Task directions
Tally the lines of the records that contain the word "left" and give only the number.

Exercise inputs
◆ ◆ ◆

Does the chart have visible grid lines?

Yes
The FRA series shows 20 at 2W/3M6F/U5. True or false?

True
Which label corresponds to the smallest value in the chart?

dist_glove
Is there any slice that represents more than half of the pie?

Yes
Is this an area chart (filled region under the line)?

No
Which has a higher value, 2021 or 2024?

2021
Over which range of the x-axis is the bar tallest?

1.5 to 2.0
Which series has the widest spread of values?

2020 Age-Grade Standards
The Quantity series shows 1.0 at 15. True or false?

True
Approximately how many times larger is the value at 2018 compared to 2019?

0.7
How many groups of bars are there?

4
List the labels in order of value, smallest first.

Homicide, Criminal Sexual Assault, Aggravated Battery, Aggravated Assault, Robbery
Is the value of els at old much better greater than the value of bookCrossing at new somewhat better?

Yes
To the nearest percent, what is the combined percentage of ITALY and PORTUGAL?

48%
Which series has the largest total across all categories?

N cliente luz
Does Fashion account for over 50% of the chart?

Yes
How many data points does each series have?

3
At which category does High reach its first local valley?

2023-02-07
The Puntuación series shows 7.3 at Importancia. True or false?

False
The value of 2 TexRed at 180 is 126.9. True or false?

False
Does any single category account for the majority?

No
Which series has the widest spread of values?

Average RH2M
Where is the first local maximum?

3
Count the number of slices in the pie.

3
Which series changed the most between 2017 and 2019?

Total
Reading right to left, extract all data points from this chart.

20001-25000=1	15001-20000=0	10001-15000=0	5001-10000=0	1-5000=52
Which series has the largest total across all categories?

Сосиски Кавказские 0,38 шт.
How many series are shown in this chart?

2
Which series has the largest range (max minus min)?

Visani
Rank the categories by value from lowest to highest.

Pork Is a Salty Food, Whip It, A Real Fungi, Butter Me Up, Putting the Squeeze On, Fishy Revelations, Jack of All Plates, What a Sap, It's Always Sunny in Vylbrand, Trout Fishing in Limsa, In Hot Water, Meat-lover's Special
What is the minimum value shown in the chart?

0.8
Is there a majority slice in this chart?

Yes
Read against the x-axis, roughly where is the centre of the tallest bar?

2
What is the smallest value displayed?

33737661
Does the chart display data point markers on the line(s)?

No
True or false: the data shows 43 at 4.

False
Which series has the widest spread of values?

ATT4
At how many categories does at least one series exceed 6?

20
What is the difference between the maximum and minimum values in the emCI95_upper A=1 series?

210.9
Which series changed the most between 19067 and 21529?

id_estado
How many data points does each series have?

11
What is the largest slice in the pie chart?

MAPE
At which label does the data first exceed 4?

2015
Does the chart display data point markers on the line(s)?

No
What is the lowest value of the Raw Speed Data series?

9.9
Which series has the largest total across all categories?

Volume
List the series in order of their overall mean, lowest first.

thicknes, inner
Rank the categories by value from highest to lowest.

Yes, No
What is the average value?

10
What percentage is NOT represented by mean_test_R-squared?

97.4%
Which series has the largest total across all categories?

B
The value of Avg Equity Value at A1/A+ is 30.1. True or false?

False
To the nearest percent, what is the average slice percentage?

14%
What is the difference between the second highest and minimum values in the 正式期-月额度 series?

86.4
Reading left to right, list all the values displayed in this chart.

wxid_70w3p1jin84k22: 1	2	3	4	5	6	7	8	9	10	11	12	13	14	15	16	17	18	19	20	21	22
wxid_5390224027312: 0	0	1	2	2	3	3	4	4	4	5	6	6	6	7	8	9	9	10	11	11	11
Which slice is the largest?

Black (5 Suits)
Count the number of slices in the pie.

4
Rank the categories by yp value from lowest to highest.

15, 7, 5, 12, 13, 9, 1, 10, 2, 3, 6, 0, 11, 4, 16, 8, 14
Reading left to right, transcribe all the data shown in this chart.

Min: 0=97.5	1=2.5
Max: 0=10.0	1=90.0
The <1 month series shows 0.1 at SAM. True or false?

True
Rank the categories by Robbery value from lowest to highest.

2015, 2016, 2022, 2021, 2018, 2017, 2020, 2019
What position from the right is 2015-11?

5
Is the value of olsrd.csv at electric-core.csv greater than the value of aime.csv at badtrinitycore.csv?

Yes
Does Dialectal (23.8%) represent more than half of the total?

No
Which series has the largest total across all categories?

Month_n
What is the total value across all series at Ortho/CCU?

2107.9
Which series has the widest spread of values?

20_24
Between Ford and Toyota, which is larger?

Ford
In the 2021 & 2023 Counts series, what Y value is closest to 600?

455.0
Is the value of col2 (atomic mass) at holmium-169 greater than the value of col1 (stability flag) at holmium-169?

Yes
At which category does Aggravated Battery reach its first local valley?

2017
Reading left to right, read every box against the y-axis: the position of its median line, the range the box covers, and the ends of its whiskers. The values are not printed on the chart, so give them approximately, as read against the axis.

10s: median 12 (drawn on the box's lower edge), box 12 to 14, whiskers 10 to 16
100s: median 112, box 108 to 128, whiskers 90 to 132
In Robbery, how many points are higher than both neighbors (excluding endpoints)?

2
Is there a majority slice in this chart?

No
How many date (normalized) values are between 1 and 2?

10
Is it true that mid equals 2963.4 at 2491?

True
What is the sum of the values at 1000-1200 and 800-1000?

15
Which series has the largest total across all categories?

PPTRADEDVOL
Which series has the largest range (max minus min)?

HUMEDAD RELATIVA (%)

◆ ◆ ◆

Output below
4